“The country [India] is one of the main importers of defense products on the global scale, and Russia continues to be one of its key suppliers,” Komardin, who heads the Russian delegation at the upcoming AERO INDIA 2013 international aerospace show, said in an exclusive interview with RIA Novosti on Monday.
Last year alone, Russia concluded more than $3.5 billion’s worth of new arms export agreements with India, including the purchase of 71 Mi-17B-5 Hip helicopters and the delivery of assembly kits for 42 Su-30MKI Flanker fighters, while the current portfolio of Indian contracts is worth more than $7 billion.
“We expect Rosoboronexport to annually ship at least $3 billion’s worth of weapons and material under the contracts that have already been signed with the Indian state clients,” Komardin said.
According to the official, prospective agreements in the area of military-technical cooperation could be even more lucrative for Russia.
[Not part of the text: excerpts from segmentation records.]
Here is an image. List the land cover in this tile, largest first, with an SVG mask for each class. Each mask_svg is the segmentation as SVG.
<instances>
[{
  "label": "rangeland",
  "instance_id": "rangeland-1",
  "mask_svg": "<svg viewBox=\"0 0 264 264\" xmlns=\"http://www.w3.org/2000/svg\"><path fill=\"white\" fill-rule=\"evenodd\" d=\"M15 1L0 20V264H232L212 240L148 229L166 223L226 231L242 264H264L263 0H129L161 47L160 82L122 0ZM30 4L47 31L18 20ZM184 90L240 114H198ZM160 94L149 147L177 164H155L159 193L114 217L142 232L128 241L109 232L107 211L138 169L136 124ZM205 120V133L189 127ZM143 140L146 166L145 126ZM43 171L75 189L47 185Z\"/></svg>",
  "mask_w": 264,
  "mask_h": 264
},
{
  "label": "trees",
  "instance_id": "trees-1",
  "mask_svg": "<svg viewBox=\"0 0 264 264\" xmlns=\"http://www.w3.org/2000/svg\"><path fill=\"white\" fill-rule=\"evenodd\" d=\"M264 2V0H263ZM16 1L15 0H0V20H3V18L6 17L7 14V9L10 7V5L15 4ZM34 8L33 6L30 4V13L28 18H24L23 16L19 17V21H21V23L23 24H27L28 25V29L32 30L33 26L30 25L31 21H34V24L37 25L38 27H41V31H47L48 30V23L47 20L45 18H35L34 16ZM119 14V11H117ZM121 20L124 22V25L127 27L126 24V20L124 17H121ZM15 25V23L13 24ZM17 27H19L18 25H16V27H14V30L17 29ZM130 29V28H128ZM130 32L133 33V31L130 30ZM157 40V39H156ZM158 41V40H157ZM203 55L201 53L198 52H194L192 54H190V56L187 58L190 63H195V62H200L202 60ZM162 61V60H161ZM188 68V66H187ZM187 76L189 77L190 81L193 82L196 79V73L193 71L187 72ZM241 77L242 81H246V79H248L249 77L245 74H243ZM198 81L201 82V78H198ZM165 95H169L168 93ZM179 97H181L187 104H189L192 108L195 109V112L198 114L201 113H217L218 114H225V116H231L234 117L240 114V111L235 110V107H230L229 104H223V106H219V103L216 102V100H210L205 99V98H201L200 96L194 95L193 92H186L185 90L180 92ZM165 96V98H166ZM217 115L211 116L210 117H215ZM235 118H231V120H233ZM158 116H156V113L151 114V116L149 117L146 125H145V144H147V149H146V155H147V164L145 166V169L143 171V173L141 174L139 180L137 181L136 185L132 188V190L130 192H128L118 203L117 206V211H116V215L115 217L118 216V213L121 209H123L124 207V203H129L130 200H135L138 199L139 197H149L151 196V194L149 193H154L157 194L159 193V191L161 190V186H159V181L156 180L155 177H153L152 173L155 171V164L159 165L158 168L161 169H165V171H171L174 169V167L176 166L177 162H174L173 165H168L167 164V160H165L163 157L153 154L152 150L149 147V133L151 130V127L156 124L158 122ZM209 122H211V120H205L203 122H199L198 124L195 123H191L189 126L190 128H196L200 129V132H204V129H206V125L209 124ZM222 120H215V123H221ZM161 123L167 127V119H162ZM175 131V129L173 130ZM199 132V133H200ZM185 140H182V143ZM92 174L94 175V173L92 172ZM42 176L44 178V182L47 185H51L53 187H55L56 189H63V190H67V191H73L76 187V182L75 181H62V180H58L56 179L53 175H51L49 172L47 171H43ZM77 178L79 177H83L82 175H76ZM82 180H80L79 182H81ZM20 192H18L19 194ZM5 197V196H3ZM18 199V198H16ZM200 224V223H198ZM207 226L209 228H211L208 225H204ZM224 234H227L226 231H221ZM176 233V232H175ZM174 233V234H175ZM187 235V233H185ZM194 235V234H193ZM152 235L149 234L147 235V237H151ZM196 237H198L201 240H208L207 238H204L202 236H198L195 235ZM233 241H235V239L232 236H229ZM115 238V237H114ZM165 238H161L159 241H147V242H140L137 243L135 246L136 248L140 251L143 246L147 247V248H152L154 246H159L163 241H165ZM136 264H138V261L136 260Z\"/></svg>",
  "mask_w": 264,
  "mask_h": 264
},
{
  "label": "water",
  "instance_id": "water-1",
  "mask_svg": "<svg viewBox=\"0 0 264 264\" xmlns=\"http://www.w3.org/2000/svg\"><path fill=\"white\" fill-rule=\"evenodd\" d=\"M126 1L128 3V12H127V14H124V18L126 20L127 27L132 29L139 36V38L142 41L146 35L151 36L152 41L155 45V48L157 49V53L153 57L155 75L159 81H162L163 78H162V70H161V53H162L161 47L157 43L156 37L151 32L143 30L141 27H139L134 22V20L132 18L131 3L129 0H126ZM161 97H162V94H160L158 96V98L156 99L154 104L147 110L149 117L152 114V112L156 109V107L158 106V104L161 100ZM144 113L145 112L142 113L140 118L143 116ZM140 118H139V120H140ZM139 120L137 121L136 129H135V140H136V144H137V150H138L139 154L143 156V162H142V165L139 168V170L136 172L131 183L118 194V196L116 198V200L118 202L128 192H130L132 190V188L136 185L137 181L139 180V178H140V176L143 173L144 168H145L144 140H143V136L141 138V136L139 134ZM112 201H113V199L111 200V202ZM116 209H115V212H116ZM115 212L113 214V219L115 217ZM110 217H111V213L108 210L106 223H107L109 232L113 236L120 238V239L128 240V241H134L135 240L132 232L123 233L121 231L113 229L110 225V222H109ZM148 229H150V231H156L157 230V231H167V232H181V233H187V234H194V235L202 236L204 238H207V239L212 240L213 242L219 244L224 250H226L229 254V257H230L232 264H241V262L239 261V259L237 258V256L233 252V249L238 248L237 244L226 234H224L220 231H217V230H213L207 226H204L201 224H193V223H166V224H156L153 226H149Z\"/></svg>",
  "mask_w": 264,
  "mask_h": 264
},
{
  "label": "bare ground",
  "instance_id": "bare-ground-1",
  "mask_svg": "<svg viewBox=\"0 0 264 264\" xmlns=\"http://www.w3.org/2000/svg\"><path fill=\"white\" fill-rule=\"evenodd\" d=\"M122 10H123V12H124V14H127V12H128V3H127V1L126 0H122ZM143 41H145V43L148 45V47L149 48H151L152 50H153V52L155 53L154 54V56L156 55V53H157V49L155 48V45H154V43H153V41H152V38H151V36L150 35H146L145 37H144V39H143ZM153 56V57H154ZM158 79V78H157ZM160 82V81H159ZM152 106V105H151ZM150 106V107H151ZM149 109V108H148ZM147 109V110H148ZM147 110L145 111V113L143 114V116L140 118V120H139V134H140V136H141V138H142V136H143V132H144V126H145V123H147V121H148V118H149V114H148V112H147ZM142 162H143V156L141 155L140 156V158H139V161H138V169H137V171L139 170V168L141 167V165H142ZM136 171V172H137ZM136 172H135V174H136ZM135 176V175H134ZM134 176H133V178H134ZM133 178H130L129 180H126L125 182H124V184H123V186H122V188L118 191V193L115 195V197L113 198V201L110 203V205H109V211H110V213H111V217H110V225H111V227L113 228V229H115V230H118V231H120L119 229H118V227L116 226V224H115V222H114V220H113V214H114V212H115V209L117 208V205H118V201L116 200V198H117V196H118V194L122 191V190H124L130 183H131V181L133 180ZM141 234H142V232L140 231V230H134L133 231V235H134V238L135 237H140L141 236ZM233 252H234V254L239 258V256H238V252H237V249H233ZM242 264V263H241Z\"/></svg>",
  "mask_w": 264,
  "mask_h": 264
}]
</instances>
“We are talking over plans to upgrade the country’s fleet of Ka-28 antisubmarine helicopters and Su-30MKIs, and to supply a batch of Mi-17V-5 to the Indian Interior Ministry. There are some other promising projects, too, and not just in aviation,” Komardin said.
At the same time, Russia is facing growing competition on the Indian arms market as New Delhi has been taking serious steps to diversify military imports over the past few years. At present, Russian weapons account for about 70 percent of all military hardware in service with the Indian Armed Forces.
Last year Russian arms exporters suffered two painful losses at Indian tenders. Russia did not win the contract to supply 22 helicopters to India, which preferred the US AH-64D Apache to Russia’s Mi-28N.
During the Medium Multi-Role Combat Aircraft (MMRCA) tender announced by the Indian Air Force to replace the aging MiG-21s, the Russian MiG-35 did not even make it to the finals, where the Eurofighter Typhoon twin-engine multirole fighter lost a contract worth at least $10 billion to France’s Dassault Rafale.
Komardin said that Russia must be ready to battle with foreign competitors over its share of the Indian arms market using advanced forms of military-technical cooperation.
“I would like to emphasize that we have abandoned the practice of simple selling, seeking more of joint programs to produce defense equipment, including for third parties. This gives us a chance to keep slightly ahead of our key rivals,” he said.
An example of such cooperation is the development of the Russian-Indian Multi-Role Military Transport Aircraft (MTA), which is expected to fly for the first time in 2017 and enter production both in Russia and India in 2019.
An agreement to set up a joint venture to develop and produce the plane was signed between India’s Hindustan Aeronautics (HAL) and Russia’s United Aircraft Corporation (UAC) in New Delhi in September 2010.
The AERO INDIA 2013 in Bangalore on February 6-11 will most likely see Russia making another attempt to promote its aircraft, including the Be-200 amphibious plane, on the Indian market. Russia also hopes to win the Indian tender for 197 scout and surveillance helicopters with its lightweight Ka-226T model.